Flow of migrants to Europe shifting dramatically to the west
A viral video of a boat full of refugees washing up on a Spanish tourist beach highlights the shifting focal point of entry for migrants invading Europe.
Zahara de los Atunes. Dos de la tarde pic.twitter.com/IvYGmbfE4E
— Jaime Moreno (@GolfJaime) August 9, 2017
Migrant arrivals in Spain are increasing at an alarming rate, and the Spanish authorities aren't ready to receive them. The video is a clear sign that the flow of refugees from Africa and the Middle East to Europe has shifted dramatically westward since 2015.
The first flashpoint was around Turkey and the Greek islands, where hundreds of thousands of people made the short sea crossing to reach European soil.
Stricter border policing, and a political deal between Turkey and the EU, helped reduce the flow there.
Italy soon replaced Greece as the centre of events, with the greatest number of migrants travelling from Libya across the Mediterranean.
But crossings from Morocco to Spain – a distance of nine miles at its narrowest point – are growing rapidly.
According to UN figures published in July, Italy was still the most popular entry point to Europe, with 59,000 arrivals in the first half of 2017.
But newer data from the Italian government has suggested that figures are beginning to fall, in part because of increased sea patrols by the Libyan Navy and the EU.
Some 6,800 people arrived in Spain between January and May this year, nearly 90% fewer than in Italy. But the figure has risen 75% in a single year, suggesting that the movement is beginning to shift.

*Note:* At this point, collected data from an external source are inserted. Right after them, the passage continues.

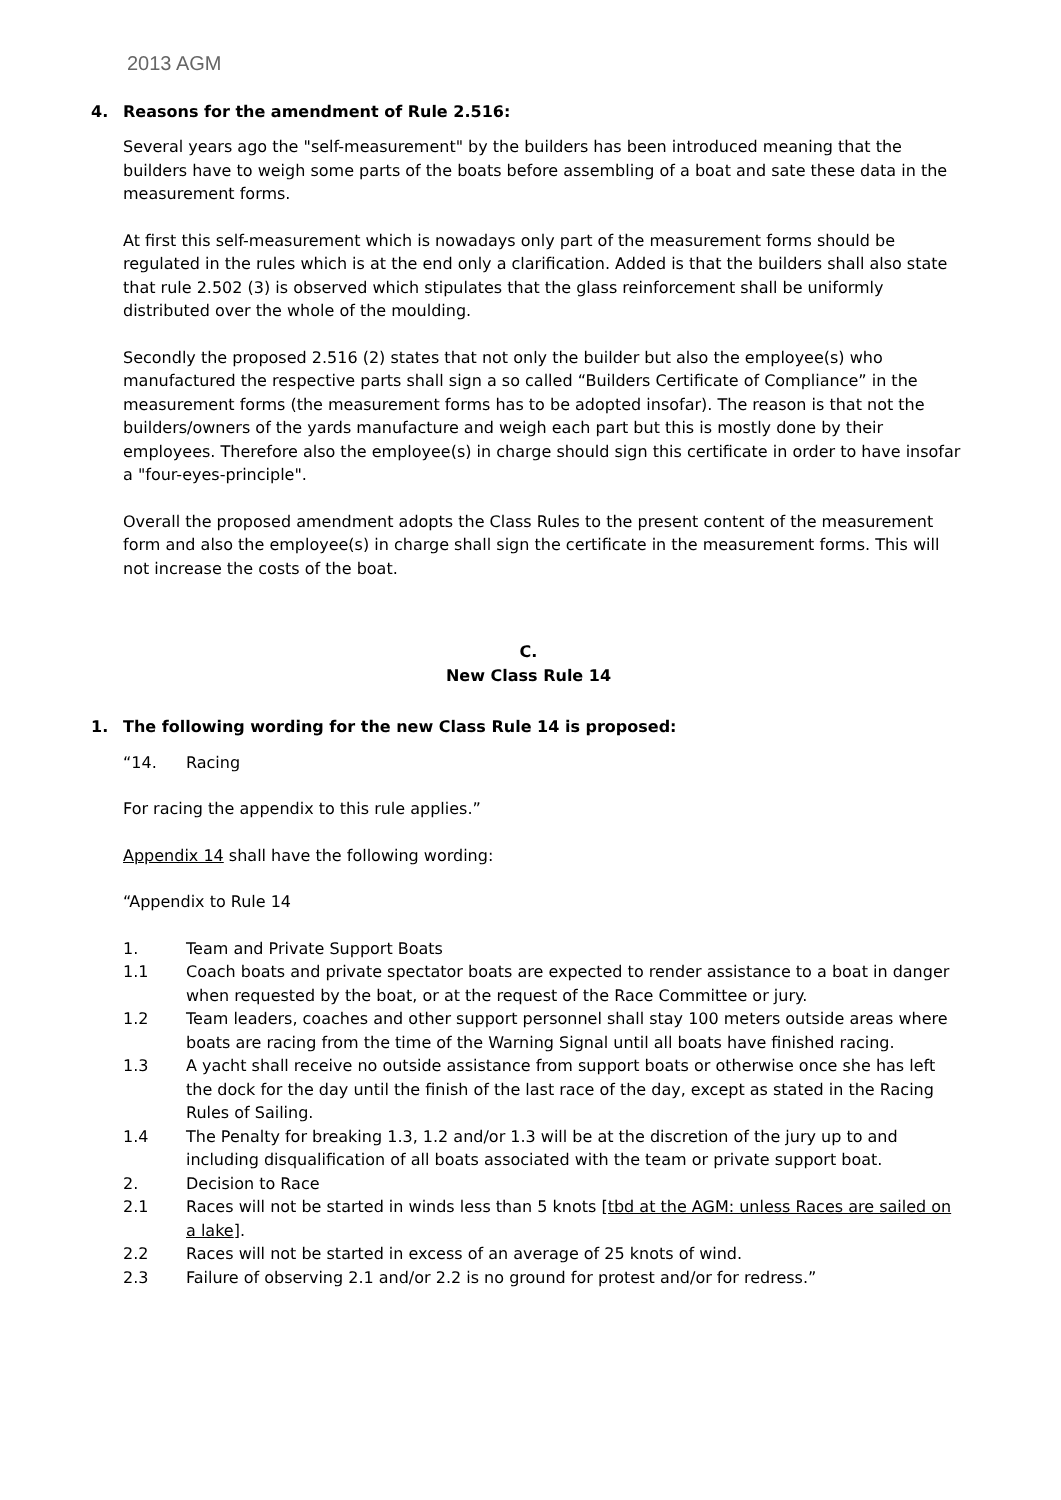2013 AGM
4. Reasons for the amendment of Rule 2.516:
Several years ago the "self-measurement" by the builders has been introduced meaning that the builders have to weigh some parts of the boats before assembling of a boat and sate these data in the measurement forms.
At first this self-measurement which is nowadays only part of the measurement forms should be regulated in the rules which is at the end only a clarification. Added is that the builders shall also state that rule 2.502 (3) is observed which stipulates that the glass reinforcement shall be uniformly distributed over the whole of the moulding.
Secondly the proposed 2.516 (2) states that not only the builder but also the employee(s) who manufactured the respective parts shall sign a so called “Builders Certificate of Compliance” in the measurement forms (the measurement forms has to be adopted insofar). The reason is that not the builders/owners of the yards manufacture and weigh each part but this is mostly done by their employees. Therefore also the employee(s) in charge should sign this certificate in order to have insofar a "four-eyes-principle".
Overall the proposed amendment adopts the Class Rules to the present content of the measurement form and also the employee(s) in charge shall sign the certificate in the measurement forms. This will not increase the costs of the boat.
C.
New Class Rule 14
1. The following wording for the new Class Rule 14 is proposed:
“14. Racing
For racing the appendix to this rule applies.”
Appendix 14 shall have the following wording:
“Appendix to Rule 14
1. Team and Private Support Boats
1.1 Coach boats and private spectator boats are expected to render assistance to a boat in danger when requested by the boat, or at the request of the Race Committee or jury.
1.2 Team leaders, coaches and other support personnel shall stay 100 meters outside areas where boats are racing from the time of the Warning Signal until all boats have finished racing.
1.3 A yacht shall receive no outside assistance from support boats or otherwise once she has left the dock for the day until the finish of the last race of the day, except as stated in the Racing Rules of Sailing.
1.4 The Penalty for breaking 1.3, 1.2 and/or 1.3 will be at the discretion of the jury up to and including disqualification of all boats associated with the team or private support boat.
2. Decision to Race
2.1 Races will not be started in winds less than 5 knots [tbd at the AGM: unless Races are sailed on a lake].
2.2 Races will not be started in excess of an average of 25 knots of wind.
2.3 Failure of observing 2.1 and/or 2.2 is no ground for protest and/or for redress.”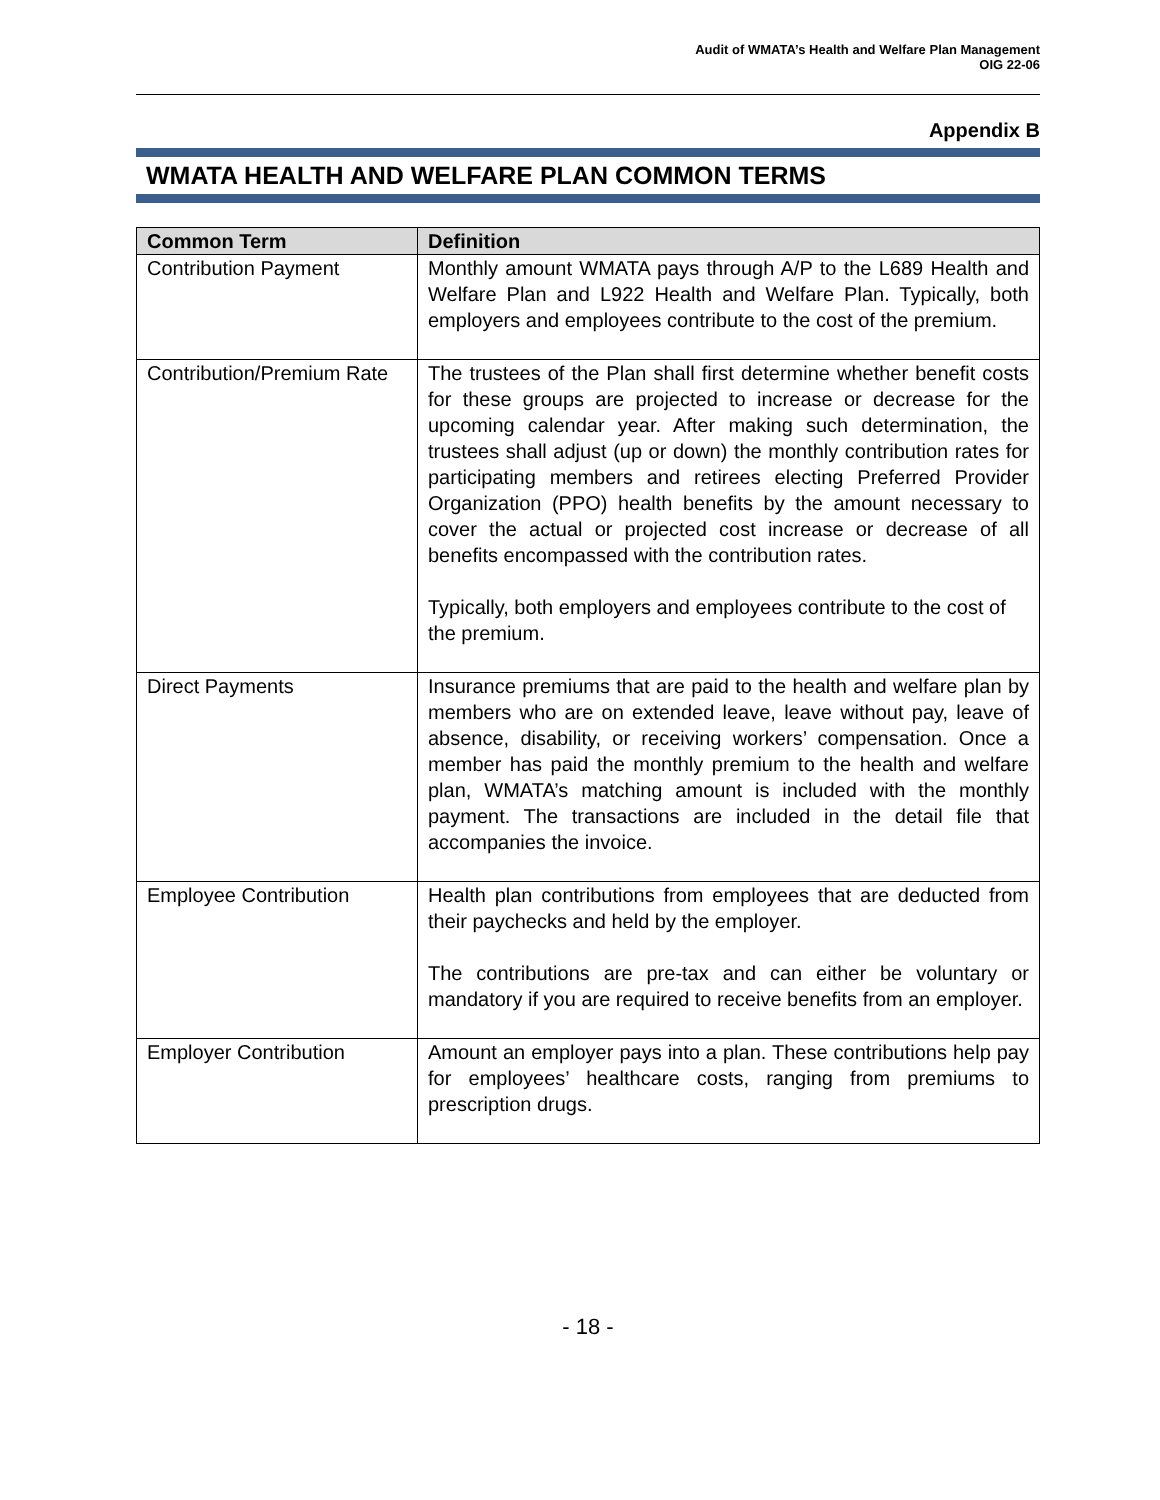Audit of WMATA’s Health and Welfare Plan Management
OIG 22-06
Appendix B
WMATA HEALTH AND WELFARE PLAN COMMON TERMS
| Common Term | Definition |
| --- | --- |
| Contribution Payment | Monthly amount WMATA pays through A/P to the L689 Health and Welfare Plan and L922 Health and Welfare Plan. Typically, both employers and employees contribute to the cost of the premium. |
| Contribution/Premium Rate | The trustees of the Plan shall first determine whether benefit costs for these groups are projected to increase or decrease for the upcoming calendar year. After making such determination, the trustees shall adjust (up or down) the monthly contribution rates for participating members and retirees electing Preferred Provider Organization (PPO) health benefits by the amount necessary to cover the actual or projected cost increase or decrease of all benefits encompassed with the contribution rates. Typically, both employers and employees contribute to the cost of the premium. |
| Direct Payments | Insurance premiums that are paid to the health and welfare plan by members who are on extended leave, leave without pay, leave of absence, disability, or receiving workers’ compensation. Once a member has paid the monthly premium to the health and welfare plan, WMATA’s matching amount is included with the monthly payment. The transactions are included in the detail file that accompanies the invoice. |
| Employee Contribution | Health plan contributions from employees that are deducted from their paychecks and held by the employer. The contributions are pre-tax and can either be voluntary or mandatory if you are required to receive benefits from an employer. |
| Employer Contribution | Amount an employer pays into a plan. These contributions help pay for employees’ healthcare costs, ranging from premiums to prescription drugs. |
- 18 -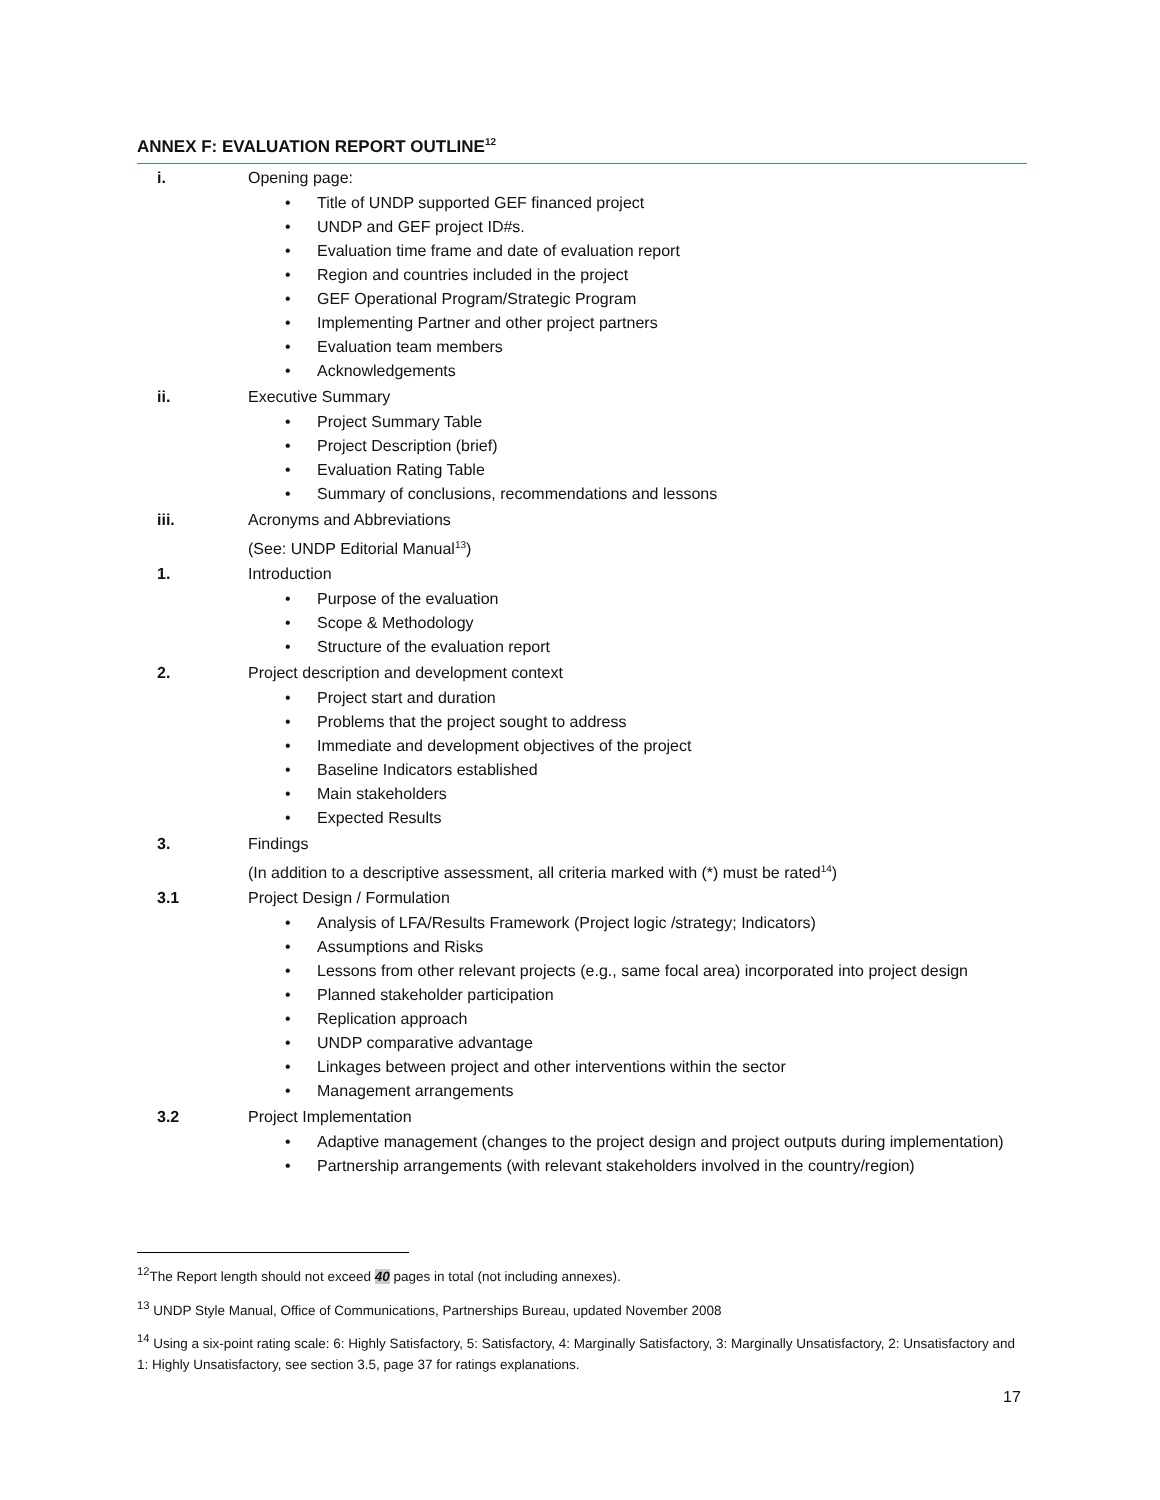ANNEX F: EVALUATION REPORT OUTLINE<sup>12</sup>
i. Opening page:
Title of UNDP supported GEF financed project
UNDP and GEF project ID#s.
Evaluation time frame and date of evaluation report
Region and countries included in the project
GEF Operational Program/Strategic Program
Implementing Partner and other project partners
Evaluation team members
Acknowledgements
ii. Executive Summary
Project Summary Table
Project Description (brief)
Evaluation Rating Table
Summary of conclusions, recommendations and lessons
iii. Acronyms and Abbreviations
(See: UNDP Editorial Manual<sup>13</sup>)
1. Introduction
Purpose of the evaluation
Scope & Methodology
Structure of the evaluation report
2. Project description and development context
Project start and duration
Problems that the project sought to address
Immediate and development objectives of the project
Baseline Indicators established
Main stakeholders
Expected Results
3. Findings
(In addition to a descriptive assessment, all criteria marked with (*) must be rated<sup>14</sup>)
3.1 Project Design / Formulation
Analysis of LFA/Results Framework (Project logic /strategy; Indicators)
Assumptions and Risks
Lessons from other relevant projects (e.g., same focal area) incorporated into project design
Planned stakeholder participation
Replication approach
UNDP comparative advantage
Linkages between project and other interventions within the sector
Management arrangements
3.2 Project Implementation
Adaptive management (changes to the project design and project outputs during implementation)
Partnership arrangements (with relevant stakeholders involved in the country/region)
<sup>12</sup> The Report length should not exceed 40 pages in total (not including annexes).
<sup>13</sup> UNDP Style Manual, Office of Communications, Partnerships Bureau, updated November 2008
<sup>14</sup> Using a six-point rating scale: 6: Highly Satisfactory, 5: Satisfactory, 4: Marginally Satisfactory, 3: Marginally Unsatisfactory, 2: Unsatisfactory and 1: Highly Unsatisfactory, see section 3.5, page 37 for ratings explanations.
17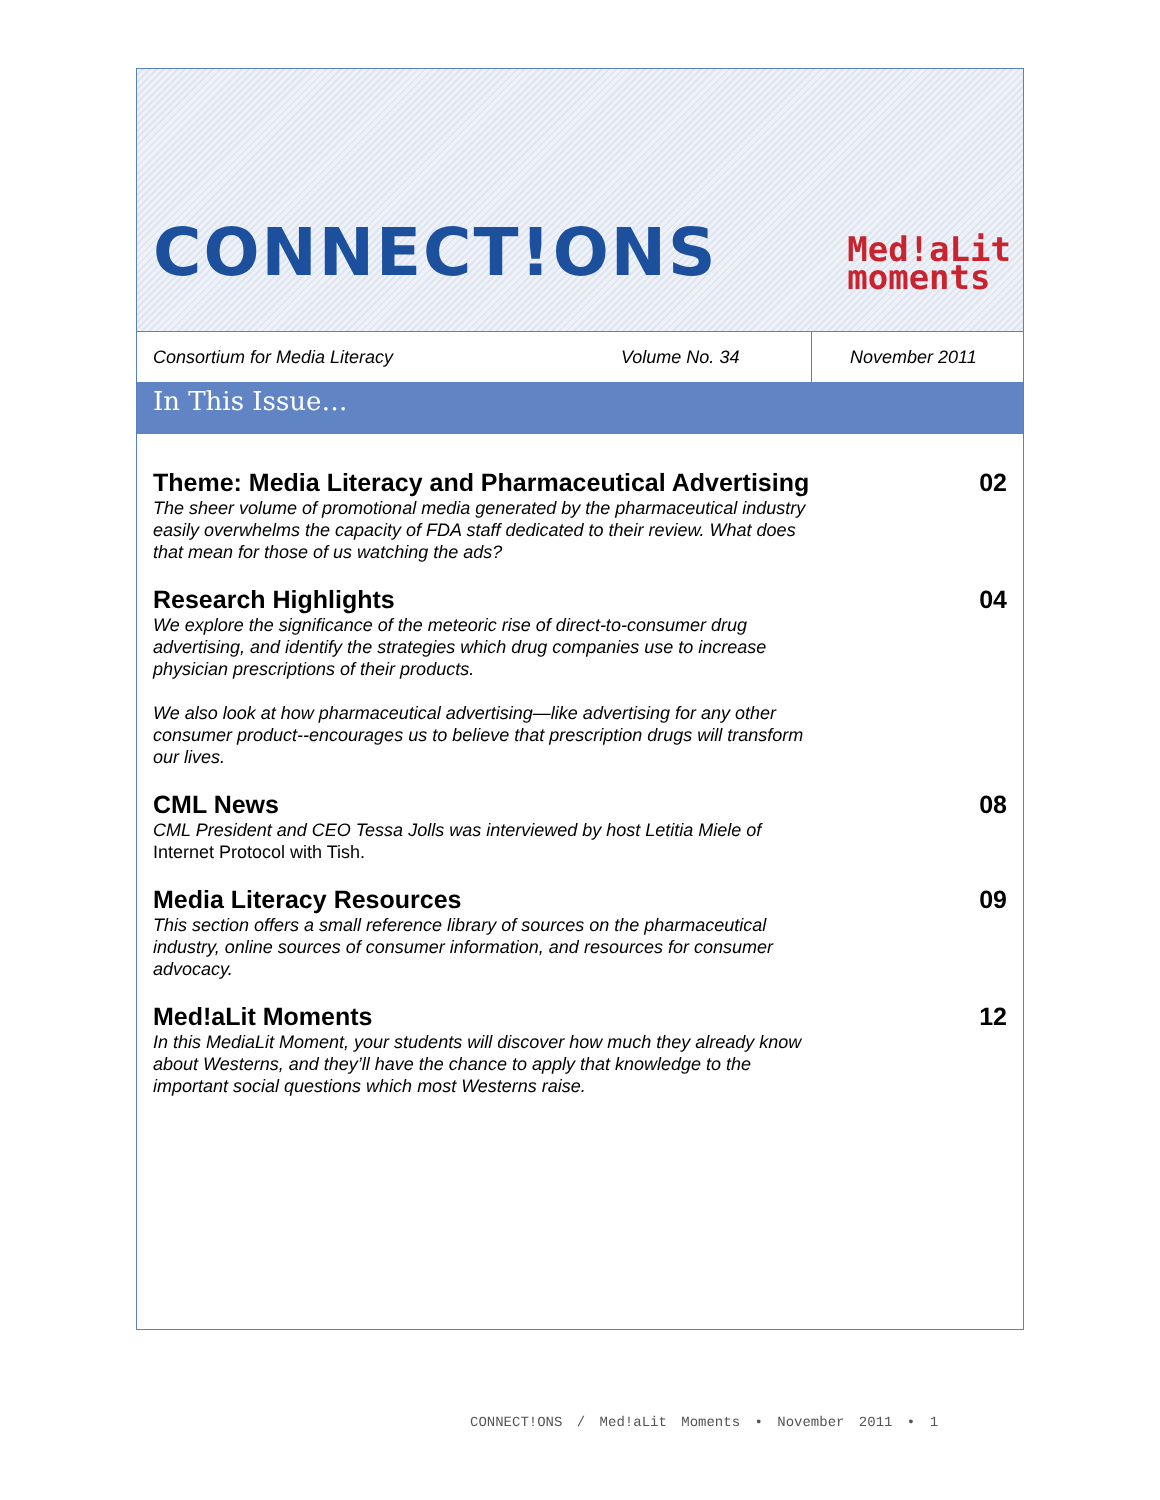CONNECT!ONS
Med!aLit
moments
Consortium for Media Literacy Volume No. 34
November 2011
In This Issue…
Theme: Media Literacy and Pharmaceutical Advertising
The sheer volume of promotional media generated by the pharmaceutical industry easily overwhelms the capacity of FDA staff dedicated to their review. What does that mean for those of us watching the ads?
02
Research Highlights
We explore the significance of the meteoric rise of direct-to-consumer drug advertising, and identify the strategies which drug companies use to increase physician prescriptions of their products.
We also look at how pharmaceutical advertising—like advertising for any other consumer product--encourages us to believe that prescription drugs will transform our lives.
04
CML News
CML President and CEO Tessa Jolls was interviewed by host Letitia Miele of Internet Protocol with Tish.
08
Media Literacy Resources
This section offers a small reference library of sources on the pharmaceutical industry, online sources of consumer information, and resources for consumer advocacy.
09
Med!aLit Moments
In this MediaLit Moment, your students will discover how much they already know about Westerns, and they’ll have the chance to apply that knowledge to the important social questions which most Westerns raise.
12
CONNECT!ONS / Med!aLit Moments • November 2011 • 1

It's about three times cheaper to cross from Morocco into Spain compared to a crossing to Italy. The much shorter distance makes it safer as well. E.U. border authorities expect the number of refugees arriving in Spain to climb dramatically over the next months as other routes from Libya to Italy are closed off.
The refugees are not coming in numbers comparable to 2015, but it's not for lack of trying. For all their talk of welcoming migrants, E.U. countries are desperately seeking to keep them in Libya and other major crossing points through increased patrols by the coast guard, who not only turn back the new arrivals, but also save dozens of lives every day when the rickety boats used by refugees capsize.
Can Europe really control this mass movement of humanity from one continent to another? History would suggest that it will be very difficult to prevent millions of refugees from arriving if the war-torn regions in the Middle East and Africa do not find peace and some level of prosperity.